Personally, I never add much to conversations about menses because until a few months ago my cycle was like clockwork but I definitely listen a lot. And now that I’m in perimenopause, I’m right in the middle of the conversation talking about hot flash triggers and personal lubricant products with the checkout lady at the grocery store and all the other women of a certain age who are in my circle.
I think that terminology can be somewhat regional. I grew up in The Midwest and live in Florida. In the Midwest it was always called a period and in the south women often say they started their cycle or they are on their cycle. Technically it’s not wrong when said those ways , but it’s definitely something I never heard up north except in reference to the 28 (or so) version. I would expect a doctor to say it correctly though.
I don’t mean to be pedantic, but it really is wrong. You can’t refer to menstrual bleeding as a cycle any more than you can refer to Sunday as a week. It’s the beginning of a week; it is not a week.
I feel there is an unexplored avenue for merch here. A T-shirt? sticker for my Nalgene? I would gladly support!!
“It’s not called a cycle. Period.”
“I started my cycle” can accurately refer to menstrual bleeding, as it often counted as the beginning of the cycle.
My mother, who was usually pretty informed and progressive, used to call her period “the curse.”

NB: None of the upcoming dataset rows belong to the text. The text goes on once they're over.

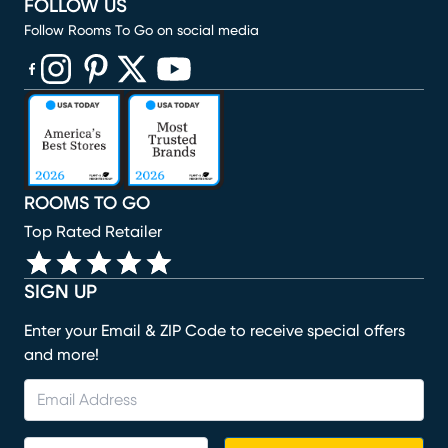
FOLLOW US
Follow Rooms To Go on social media
(opens in new window)
(opens in new window)
(opens in new window)
(opens in new window)
(opens in new window)
ROOMS TO GO
Top Rated Retailer
SIGN UP
Enter your Email & ZIP Code to receive special offers
and more!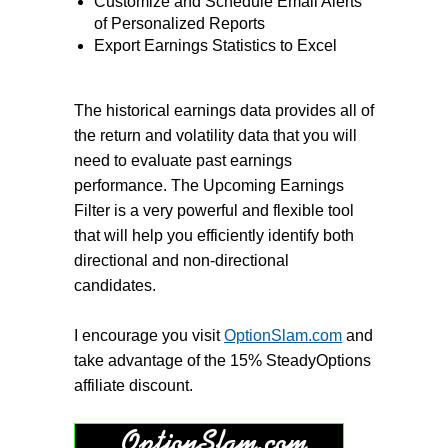
Customize and Schedule Email Alerts
of Personalized Reports
Export Earnings Statistics to Excel
The historical earnings data provides all of
the return and volatility data that you will
need to evaluate past earnings
performance. The Upcoming Earnings
Filter is a very powerful and flexible tool
that will help you efficiently identify both
directional and non-directional
candidates.
I encourage you visit
OptionSlam.com
and
take advantage of the 15% SteadyOptions
affiliate discount.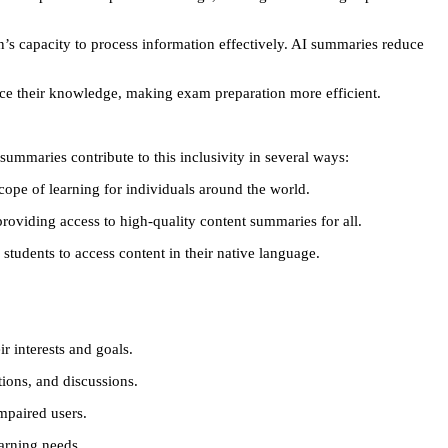
n’s capacity to process information effectively. AI summaries reduce
rce their knowledge, making exam preparation more efficient.
ummaries contribute to this inclusivity in several ways:
ope of learning for individuals around the world.
 providing access to high-quality content summaries for all.
students to access content in their native language.
r interests and goals.
tions, and discussions.
impaired users.
earning needs.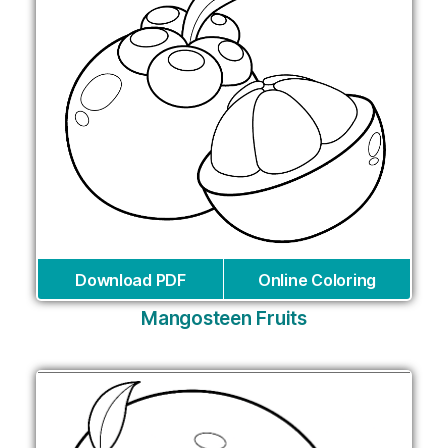
Download PDF
Online Coloring
Mangosteen Fruits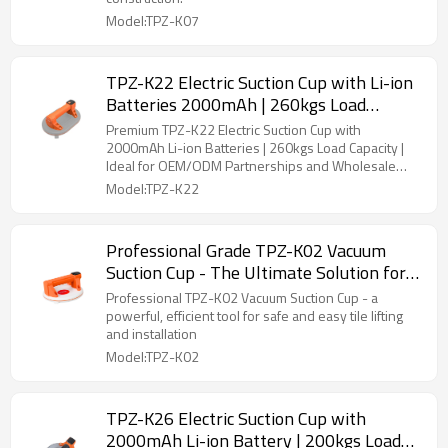
Installation
Model:TPZ-K07
TPZ-K22 Electric Suction Cup with Li-ion
Batteries 2000mAh | 260kgs Load
Capacity | OEM & ODM Available - Ideal
Premium TPZ-K22 Electric Suction Cup with
for Wholesale & Distributors in Tile
2000mAh Li-ion Batteries | 260kgs Load Capacity |
Ideal for OEM/ODM Partnerships and Wholesale
Laying Tools
Distribution
Model:TPZ-K22
Professional Grade TPZ-K02 Vacuum
Suction Cup - The Ultimate Solution for
Tile Handling | Strong Adhesion
Professional TPZ-K02 Vacuum Suction Cup - a
|Wholesale
powerful, efficient tool for safe and easy tile lifting
and installation
Model:TPZ-K02
TPZ-K26 Electric Suction Cup with
2000mAh Li-ion Battery | 200kgs Load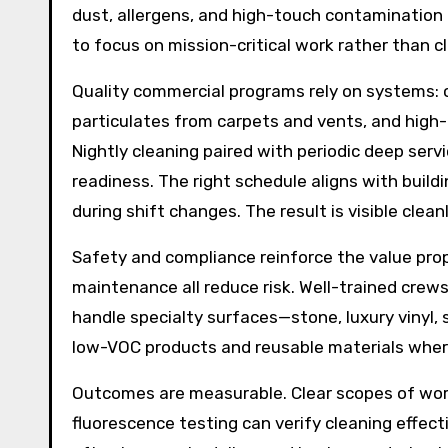
dust, allergens, and high-touch contamination
to focus on mission-critical work rather than clu
Quality commercial programs rely on systems: c
particulates from carpets and vents, and high-
Nightly cleaning paired with periodic deep serv
readiness. The right schedule aligns with build
during shift changes. The result is visible clean
Safety and compliance reinforce the value propo
maintenance all reduce risk. Well-trained cre
handle specialty surfaces—stone, luxury vinyl,
low-VOC products and reusable materials where
Outcomes are measurable. Clear scopes of work,
fluorescence testing can verify cleaning effect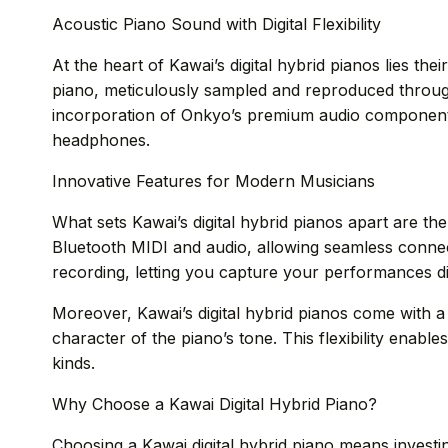
Acoustic Piano Sound with Digital Flexibility
At the heart of Kawai’s digital hybrid pianos lies th
piano, meticulously sampled and reproduced through
incorporation of Onkyo’s premium audio components 
headphones.
Innovative Features for Modern Musicians
What sets Kawai’s digital hybrid pianos apart are t
Bluetooth MIDI and audio, allowing seamless connec
recording, letting you capture your performances di
Moreover, Kawai’s digital hybrid pianos come with a
character of the piano’s tone. This flexibility enables
kinds.
Why Choose a Kawai Digital Hybrid Piano?
Choosing a Kawai digital hybrid piano means investi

I’ve told several women friends that I miss menstruation now that I’m past menopause. No one seems to get why I would miss cramps, bloating, and dealing with pads and tampons. But aside from missing all that lovely estrogen I miss the cycle itself.
I’ve run across that term in older books.
Then there was the girl at work when I was in college who made some comment about “Aunt Flo” coming for a visit. To which another girl, trying to make conversation, said brightly “Oh, that’s nice! When does she get here?” Correct terminology: actually helping you *avoid* awkward conversations since always.